A Rothschild Renaissance: Treasures from the Waddesdon Bequest
In 1998, Baron Ferdinand Rothschild, MP bequeathed to the British Museum his magnificent collection of Renaissance treasures. Known as the Waddesdon Bequest, the collection is named after Waddesdon Manor in Buckinghamshire, a fairy tale French chateau built by Baron Ferdinand from 1874-83, where the collection was housed in his lifetime.
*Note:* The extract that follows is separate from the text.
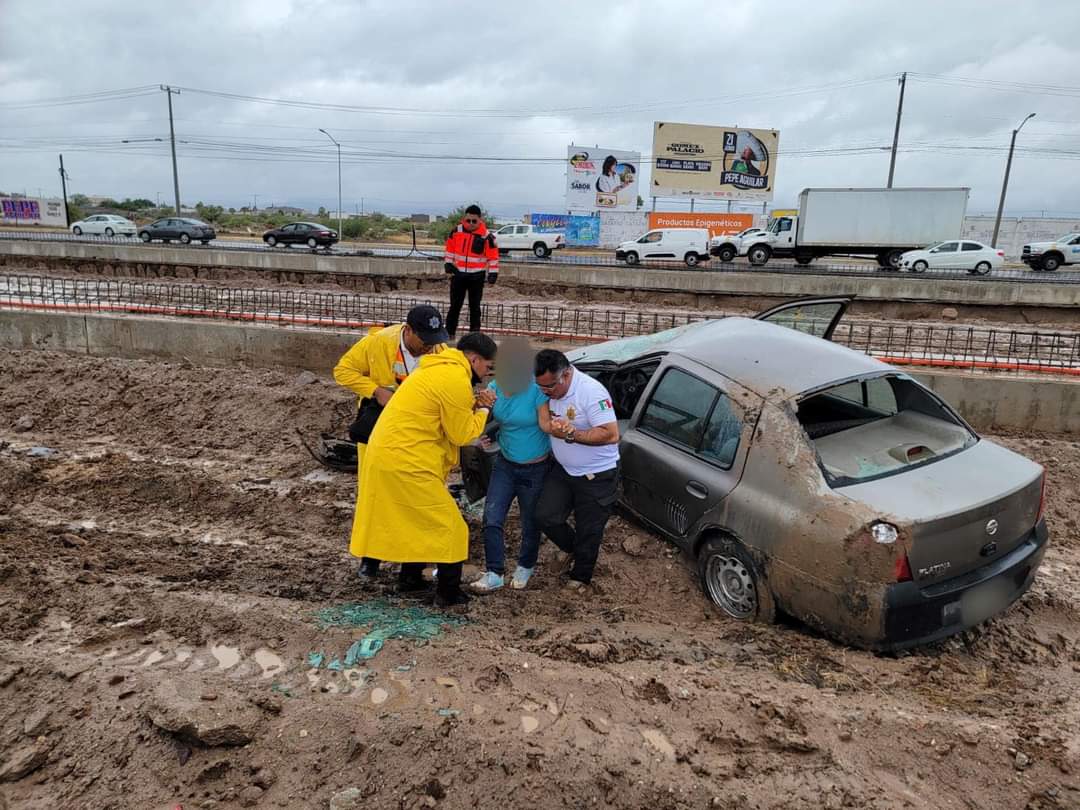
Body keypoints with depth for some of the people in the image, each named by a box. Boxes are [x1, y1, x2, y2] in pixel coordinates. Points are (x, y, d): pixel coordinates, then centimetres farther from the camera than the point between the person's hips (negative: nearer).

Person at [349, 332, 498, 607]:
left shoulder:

The Rothchild's were among the greatest collectors of the nineteenth century, seeking not only the finest craftsmanship in their treasures, but also demonstrating great discernment and a keen sense of historical importance in selecting them. Baron Ferdinand's aim, often working in rivalry with his cousins, was to possess a special room filled with splendid, precious and intricate objects in the tradition of the courts of Renaissance and Baroque Europe. So successful was he that he was able to leave to the British Museum a collection which could have come straight from the treasure house of a German-speaking prince of the Renaissance.
This sumptuously illustrated book unlocks the history and romance of this spectacular collection by looking at some of its greatest treasures and the unique and intriguing stories they tell. It will introduce makers and patrons, virtuoso craftsmanship, faking and the history of collecting from the late medieval to modern periods, as told through objects in the Bequest. Treasures include masterpieces of goldsmiths' work in silver, jewellery, hardstone and engraved rock crystal; astonishing micro carvings in boxwood; painted enamels, ceramics and glass; arms and armour and 'curiosities': exotic treasures incorporating ostrich eggs, Seychelles nut or nautilus shell.
By looking at individual objects in detail, and drawing on new research and stunning new photography, the book will enable readers to see and understand these beautiful and fascinating objects in a completely different light.